* [Objectif] Recopiez le texte sur Gaëlle Constantini entre « Entre les folles » et « marque était née. » inclus, en remplaçant « buste » par « mannequin ».

* [Texte source]
◇ ◇ ◇
La fripe et le costume
La jeune créatrice membre d’UAMEP fait ainsi deux découvertes majeures qui vont aboutir sur la création de sa marque en 2009. Déjà les friperies, où elle se rend compte de la quantité inouïe de vêtements qui ne sont plus portés. Travailler à partir de seconde main s’impose alors comme une évidence. En parallèle, ses missions d’assistante-costume lui permettent d’être au contact d’un univers lui aussi très riche : « Ça a vraiment été une expérience très enrichissante. J’ai été au contact de vêtements d’époque et ça m’a permis d’appréhender comment ils étaient fabriqués. C’est dingue parce que tu te rends compte qu’il y avait déjà des coupes ultra contemporaines qui ont traversé les époques. J’habillais aussi la figuration, donc j’ai eu l’occasion d’habiller toutes sortes de morphologies et des personnes de tout âge. Donc ce rapport aux corps, aux vêtements d’époque a finalement construit tout mon imaginaire ».
Entre les folles soirées au Baron et les tournages, Gaëlle arpente les friperies de la capitale pour y dénicher des trésors qui constitueront les bases de ses premières collections : « je chinais des fripes qui m’intéressaient et je les combinais. Je ne faisais pas de patron ou de dessin préalable, tout était dans ma tête : quand je chinais les vêtements, j’avais déjà une idée très précise de ce que j’allais en faire. Et en rentrant chez moi, je les posais sur un buste et je commençais à les transformer. Je ne faisais que des pièces uniques mais j’essayais d’avoir une cohérence de collection, notamment en termes de colorimétrie. Cette base de couleurs choisie en amont me permettait d’avoir quand même une contrainte, sinon j’achetais toute la friperie ! », explique t-elle. Une marque était née.
Création de Gaëlle Constantini photographiée par Pénélope Caillet
les cartons
La marque Gaëlle Constantini se développe très bien, au début par le biais de ventes éphémères uniquement. Elle enchaîne les créations de pièces uniques dans son studio, dans une stricte logique DIY, une machine à coudre et un buste calés au pied de son lit pour seuls compagnons de travail. Jusqu’à gagner en 2011 le concours Jeune Créateur du Who’s Next : « C’était complètement inattendu pour moi de participer à ce concours. Je faisais vraiment tout avec les moyens du bord. Je n’avais même pas d’étiquettes ! Du coup j’avais commandé des nominettes qu’on met sur les vêtements des enfants, avec Gaëlle Constantini écrit en blanc sur fond noir, pour que ça fasse plus mode quand même (rires) ».
◇ ◇ ◇
* [Données fournies]
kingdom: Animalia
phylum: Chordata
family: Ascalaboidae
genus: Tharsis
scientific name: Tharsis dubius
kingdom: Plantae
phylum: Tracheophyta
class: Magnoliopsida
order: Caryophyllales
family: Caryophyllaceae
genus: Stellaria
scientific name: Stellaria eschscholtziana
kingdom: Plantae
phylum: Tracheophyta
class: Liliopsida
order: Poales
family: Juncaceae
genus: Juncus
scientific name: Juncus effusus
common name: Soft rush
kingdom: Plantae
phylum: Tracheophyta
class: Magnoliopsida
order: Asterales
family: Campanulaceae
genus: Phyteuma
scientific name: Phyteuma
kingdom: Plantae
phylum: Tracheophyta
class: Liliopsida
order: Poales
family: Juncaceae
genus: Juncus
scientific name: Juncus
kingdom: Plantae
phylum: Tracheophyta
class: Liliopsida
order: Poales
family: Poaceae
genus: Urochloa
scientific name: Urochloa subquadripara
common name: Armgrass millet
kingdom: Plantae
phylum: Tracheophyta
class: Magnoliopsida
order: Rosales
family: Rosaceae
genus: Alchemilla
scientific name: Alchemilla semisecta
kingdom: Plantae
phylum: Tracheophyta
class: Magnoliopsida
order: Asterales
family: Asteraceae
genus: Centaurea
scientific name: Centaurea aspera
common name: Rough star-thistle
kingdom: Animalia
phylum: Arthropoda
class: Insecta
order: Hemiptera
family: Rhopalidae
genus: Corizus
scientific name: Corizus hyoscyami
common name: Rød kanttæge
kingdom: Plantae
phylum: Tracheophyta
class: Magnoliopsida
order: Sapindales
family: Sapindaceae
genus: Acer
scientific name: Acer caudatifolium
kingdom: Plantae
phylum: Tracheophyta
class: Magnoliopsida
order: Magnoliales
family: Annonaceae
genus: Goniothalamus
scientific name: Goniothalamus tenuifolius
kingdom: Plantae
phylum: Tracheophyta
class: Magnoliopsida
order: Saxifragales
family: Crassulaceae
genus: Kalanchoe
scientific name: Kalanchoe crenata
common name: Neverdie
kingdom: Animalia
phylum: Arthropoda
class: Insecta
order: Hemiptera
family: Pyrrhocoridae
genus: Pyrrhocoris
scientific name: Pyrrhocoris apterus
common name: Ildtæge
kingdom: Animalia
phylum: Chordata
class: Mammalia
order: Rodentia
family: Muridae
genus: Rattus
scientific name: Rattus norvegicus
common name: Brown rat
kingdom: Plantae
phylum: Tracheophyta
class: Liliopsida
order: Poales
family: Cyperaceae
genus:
◇ ◇ ◇
* [Corrigé]
Entre les folles soirées au Baron et les tournages, Gaëlle arpente les friperies de la capitale pour y dénicher des trésors qui constitueront les bases de ses premières collections : « je chinais des fripes qui m’intéressaient et je les combinais. Je ne faisais pas de patron ou de dessin préalable, tout était dans ma tête : quand je chinais les vêtements, j’avais déjà une idée très précise de ce que j’allais en faire. Et en rentrant chez moi, je les posais sur un mannequin et je commençais à les transformer. Je ne faisais que des pièces uniques mais j’essayais d’avoir une cohérence de collection, notamment en termes de colorimétrie. Cette base de couleurs choisie en amont me permettait d’avoir quand même une contrainte, sinon j’achetais toute la friperie ! », explique t-elle. Une marque était née.